> How to complete this task: Write out the whole listing below exactly, skipping each picture.

########################################

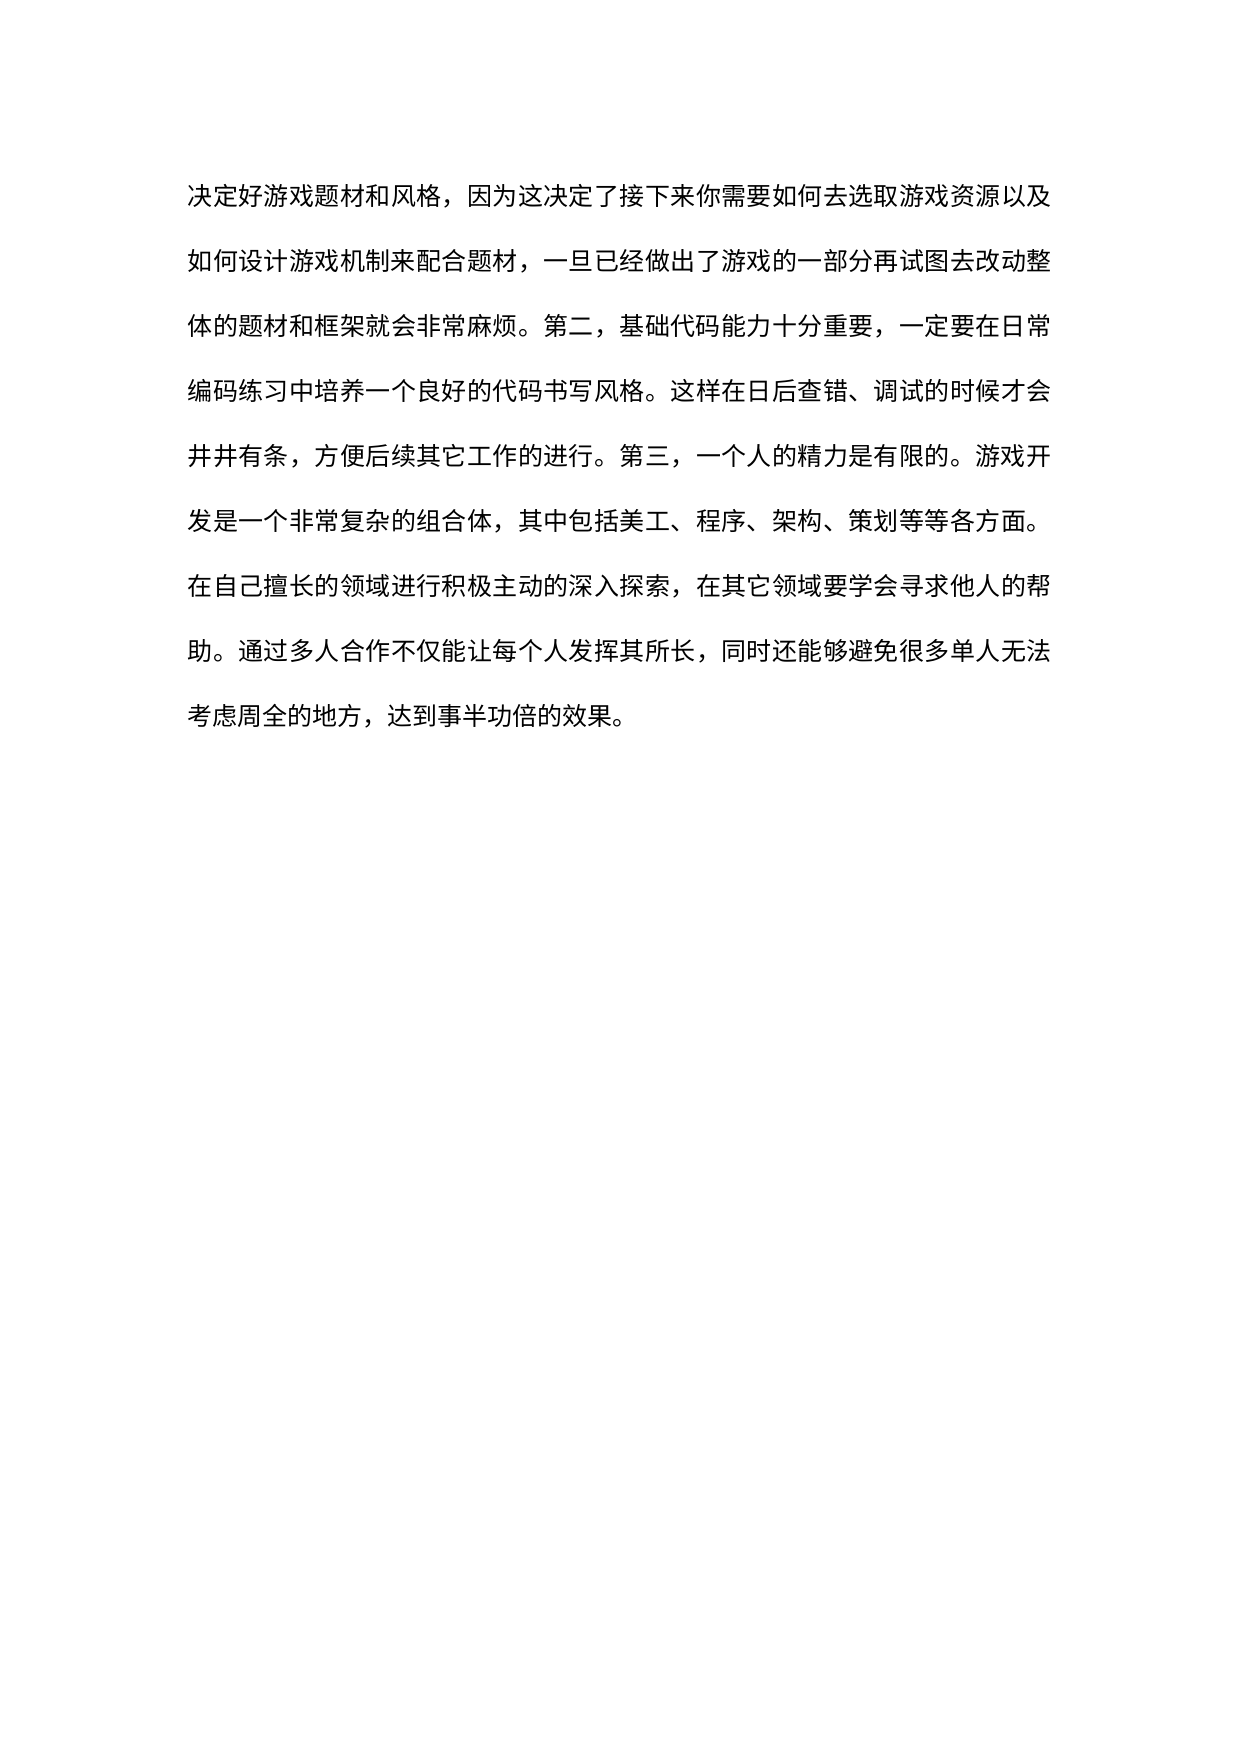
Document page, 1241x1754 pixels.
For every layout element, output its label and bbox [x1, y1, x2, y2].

text [187, 162, 1053, 747]
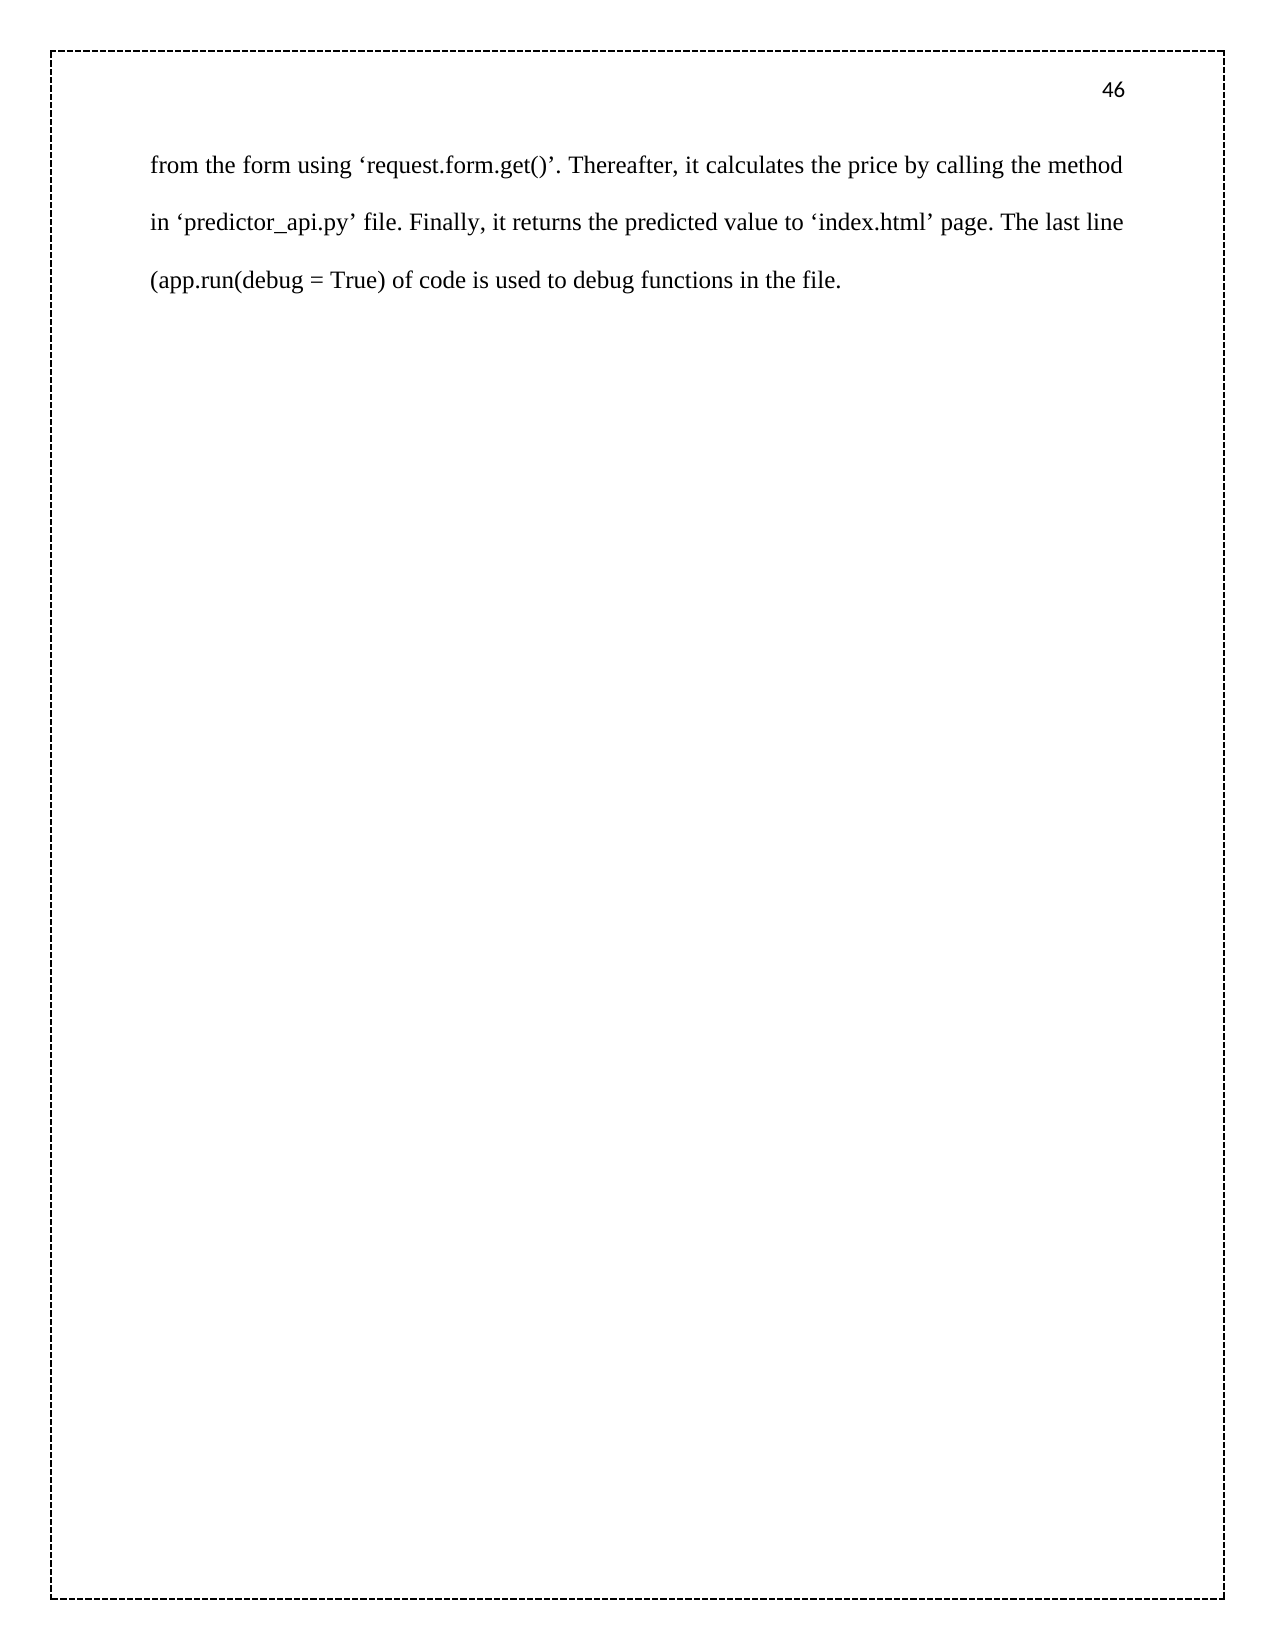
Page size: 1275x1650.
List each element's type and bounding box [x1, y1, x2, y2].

text [150, 150, 1125, 294]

########################################

> Written solution:
Document page, 1241x1754 pixels.
For every layout element, output its label and bbox [x1, y1, x2, y2].

text [187, 162, 1053, 747]
Page size: 1275x1650.
List each element's type and bounding box [x1, y1, x2, y2].

text [150, 150, 1125, 294]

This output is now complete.